Well, after an avalanche of fascinating events at the supermarket, including oranges on special and misquoted price for stock cubes online, I had $1.29 to spare and so I managed to squeeze in, what I consider to be, a suitable substitute for peanut butter.  Here's the final list:


That means I have 44c left to frivolously throw about over the next 5 days.  Perhaps I'll use it to buy some new shoes or to have my nails done in a day spa in Greece.  Probably not the Greece one, I have to work.  Anyway, let's see what actual advice mallard has to say about the whole thing:



Friday, May 23, 2014

A goat and heaps of chickens walk into a fairtrade cafe...

Thanks guys.  The Oxfam wishlist is going pretty well.  If you would like to sponsor me and cheer me on please click on the link.

I just wanted to explain a few things that will help this to make a little more sense.  Why AU$2?

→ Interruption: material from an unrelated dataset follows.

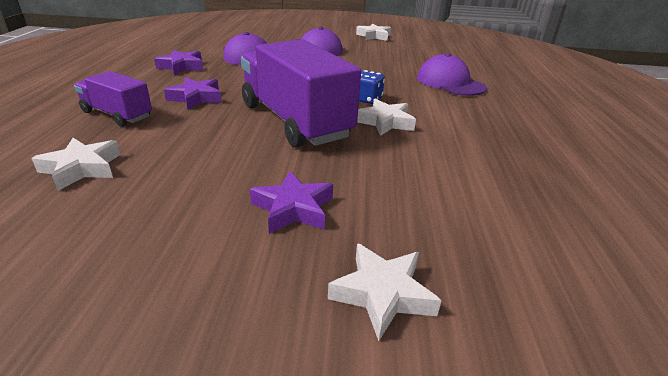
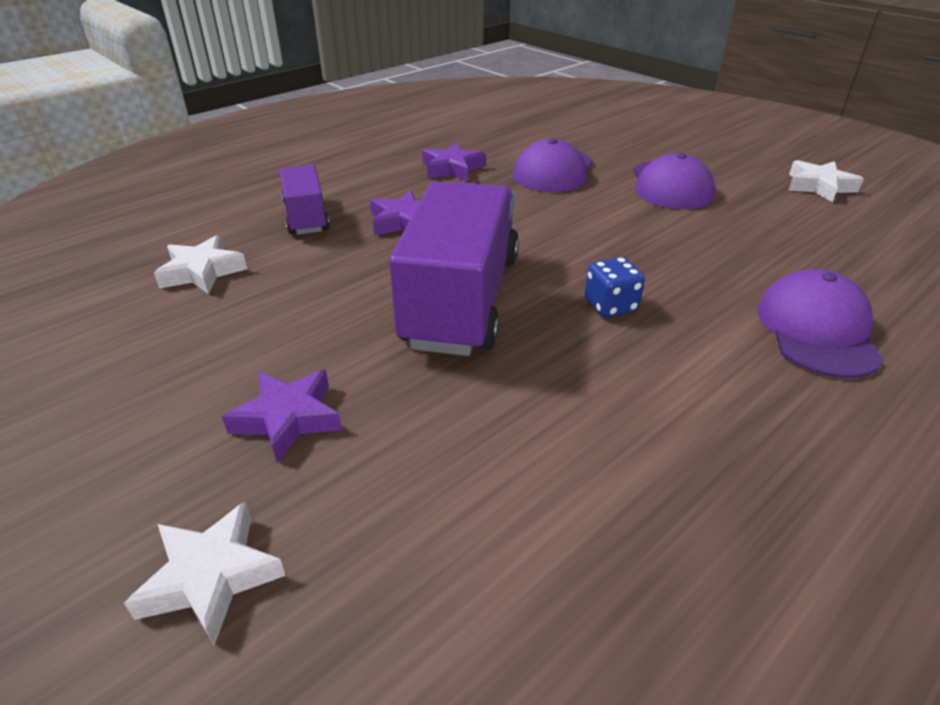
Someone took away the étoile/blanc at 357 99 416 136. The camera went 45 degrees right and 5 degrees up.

1.4 billion of the world's population live in poverty.  The "poverty line" is living entirely on an amount approximately equivalent to AU$2 per day.  Not for food, but for everything.  Housing, medication, education, clothing, food, drink, transport... everything.  That figure is not calculated using an exchange rate but rather PPP (purchasing power parity), that is to say what you can buy in Australia for $2; so that's not very flash.  And it's not to say that people living below the poverty line spend $2 per day to buy stuff.  Rather, that is the value of the items included in the calculation.  It includes items they grow at home, begging for food, taking scraps from the rubbish etc. etc.



So this leads me to my point.  The rules.  People have said to me "Can't you just get free food?  Like go to your Mum's for tea?".  No.  Not unless I count the value of that food into my $2.  "Can't you just pick apples off the neighbour's tree?"  No.  Not unless I count the value of that food into my $2.  "Could you set up busking outside the shopping centre and then use that money to buy takeaways?"  No.  Not unless I count the value of that food into my $2.  "What about the timtams that Deb puts in the cookie jar for you at work?" Nope.  No I can't eat them.  I could probably look at them, perhaps I could crack open the lid a little and smell the delicious chocolatey smell.  Probably not a smart idea, to be honest.



But I will still be living in my home, putting on the heater at night, brushing my teeth and cooking in my pretty blue pots.

So look forward to a hungry, tired and cranky Victoria.  But a grateful Victoria that I can go home and sleep in my warm dry bed.